Jim Simons may be one of the greatest modern-day moneymakers, yet you may have never heard of him. The mathematician has revolutionized the stock market with his numbers-only approach by removing all emotions from investment decisions. To Simmons, the famous saying that “Numbers never lie” held a great deal of value. Jim Simon and his firm Renaissance Technologies would go on to do wonders. This formula proved to be so successful that it gave him monumental returns, putting him ahead of the likes of Warren Buffet and George Soros. This article will look into the details of what led to this success and how it changed the way we perceive investment decisions.
We keep hearing about young entrepreneurs dropping out of college to start multi-million-dollar companies. This was not the case for Jim Simons and Renaissance Technologies. He started his entrepreneurial journey at 40 years in 1978, having just quit academia. A brilliant mathematician, he figured that he could use his talents better in financial speculation. He believed that he could build numerical models that would allow him to detect profitability patterns in the stock market. Based on this idea, he set out in 1978 with his own investing company, calling it “Monemetrics”. This combined the words “money” and “econometrics”, claiming that financial data would be analyzed to make economic gain.

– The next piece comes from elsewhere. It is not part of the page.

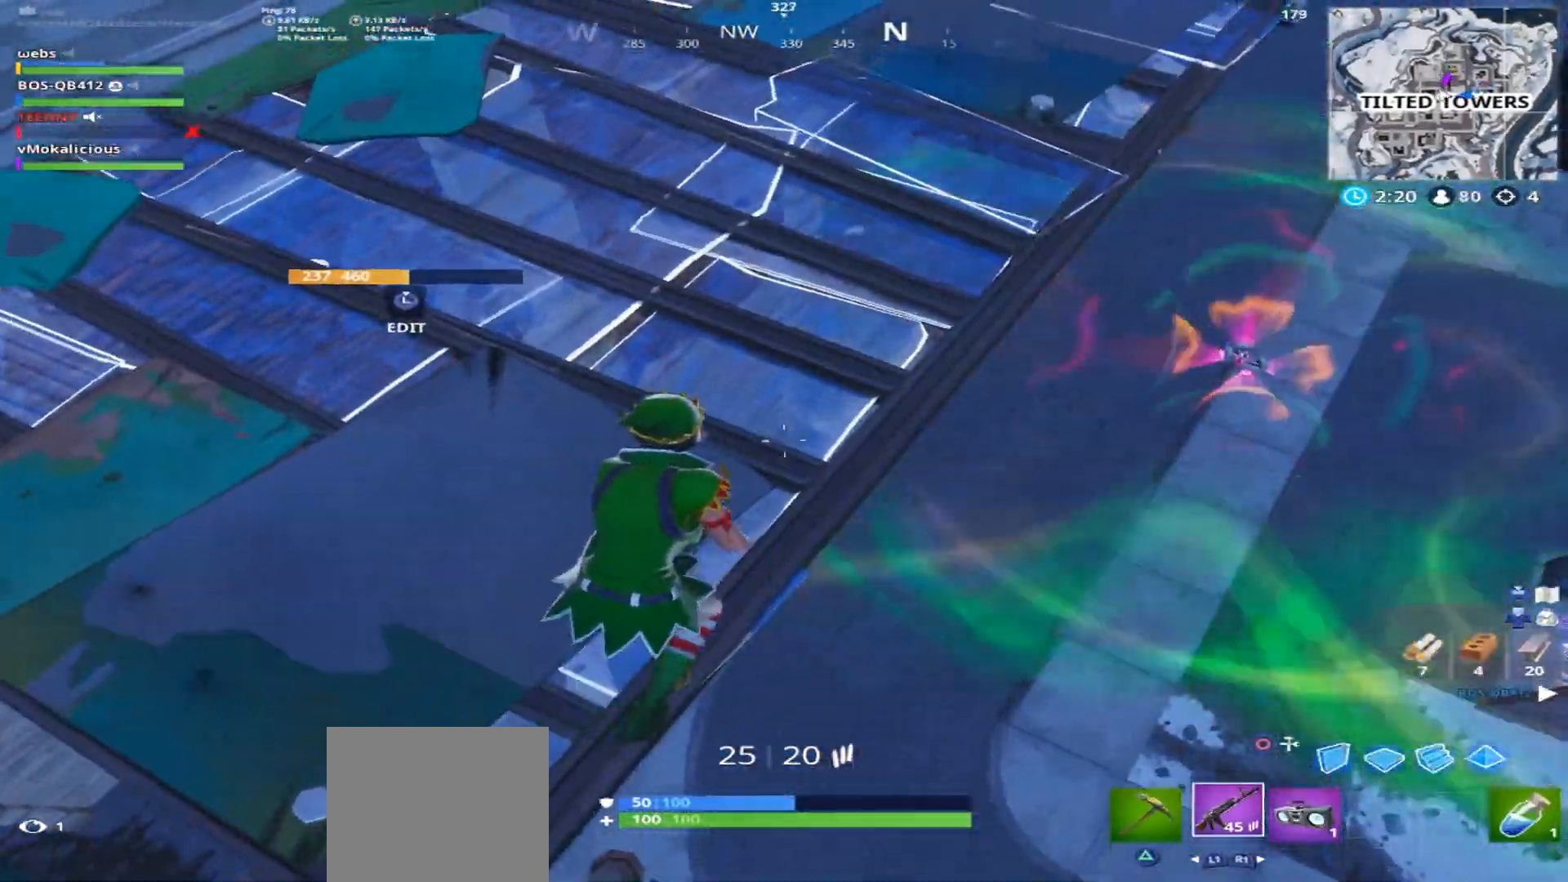
{"buttons": [], "left_stick": "up-right", "right_stick": "center", "events": [[201, "CROSS", "down"], [351, "CROSS", "up"], [434, "right_stick", "center"]]}
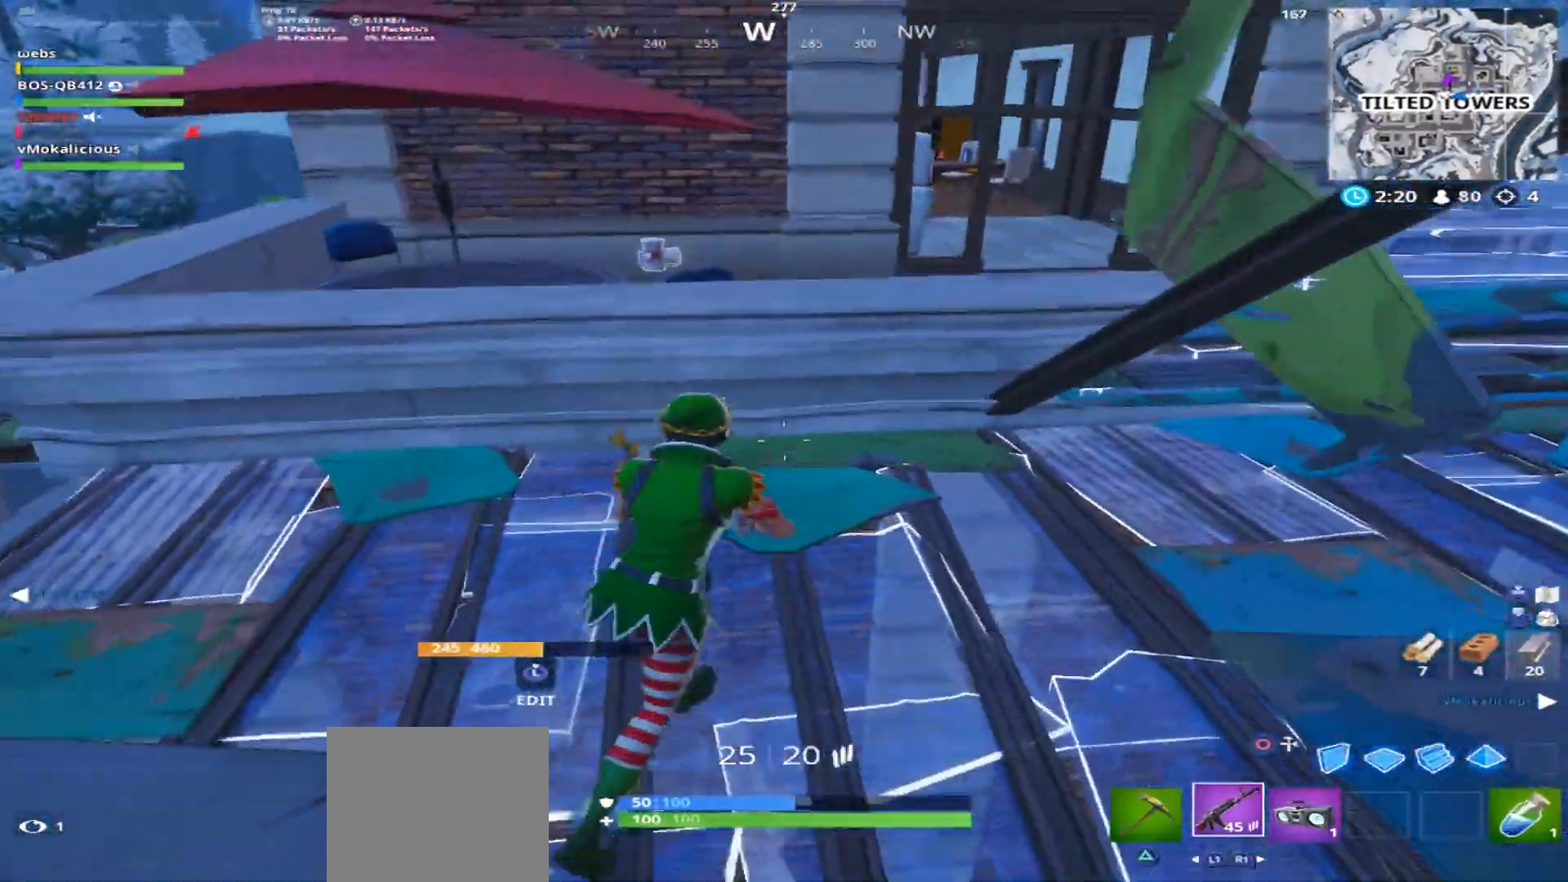
{"buttons": [], "left_stick": "down", "right_stick": "center", "events": [[117, "right_stick", "left"], [150, "CROSS", "down"], [284, "left_stick", "center"], [334, "left_stick", "down"], [367, "CROSS", "up"], [500, "right_stick", "center"]]}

Three years later, this name would change to the one we know today: Renaissance Technologies.
A huge loss in 1984 led Simons to further evaluate his methods. His partner, Leonard Baum, had lost the firm a lot of money, forcing Simons so automatically sell his shares as per their clause, ending the partnership. Simons would go on to develop a new formula based on new algorithms and pricing data to conquer financial markets. This approach by Jim Simmons led to the Quant Revolution, completely changing the way investors viewed the Stock Market.
The Jim Simons inspired Quant revolution had but one aim: remove emotion from investing decision. These quantitative models were based on historical data going back to the 1700s, detecting even the slightest patterns of profitability. As per Greg Zuckerman’s book “The Man Who Solved the Market: How Jim Simons Launched the Quant Revolution”, Simon’s methods are based on pure data to remove “behavioral biases”. According to Simons, traditional methods of investing based on intuition or analysis of balance sheets were outdated. Instead, he believed in creating models and codes that would analyze all these trends and data almost instantaneously.
Simons’ methods soon became the norm of the market. Quantitative-based investing now accounts for the largest portion of daily stock trading, but few firms do it on the same scale as Renaissance Technologies. Jim Simons’ Hedge Fund is a market leader in this regard. Today, most trading is machine and algorithm-based. However, some claim that this quantitative method is unfair and non-transparent, with organizations like the SEC ensuring this is not the case.
Jim Simons and Renaissance Technologies have had incredible success in the stock market as a result of their quantitative approach. As per Greg Zuckerman, since 1998 Renaissance’s flagship Medallion Fund has returned 66% annually, or 39% after fees. Simons no longer oversees this fund, but plays an active role in the company, nonetheless. Renaissance has grown its portfolio more than tenfold over the last 15 years. As of June 2019, the company managed $65 billion worth of Hedge funds, making them one of the largest hedge fund firms in the world.
In a world where Big Data is on the rise, one can not help but admire Jim Simon’s and Renaissance Technologies’ approach. They were looking at numbers and predicting patterns much before anyone else thought of it. A market disruptor in his own right, at 82 years of age, Jim Simons might just be the smartest billionaire in the world.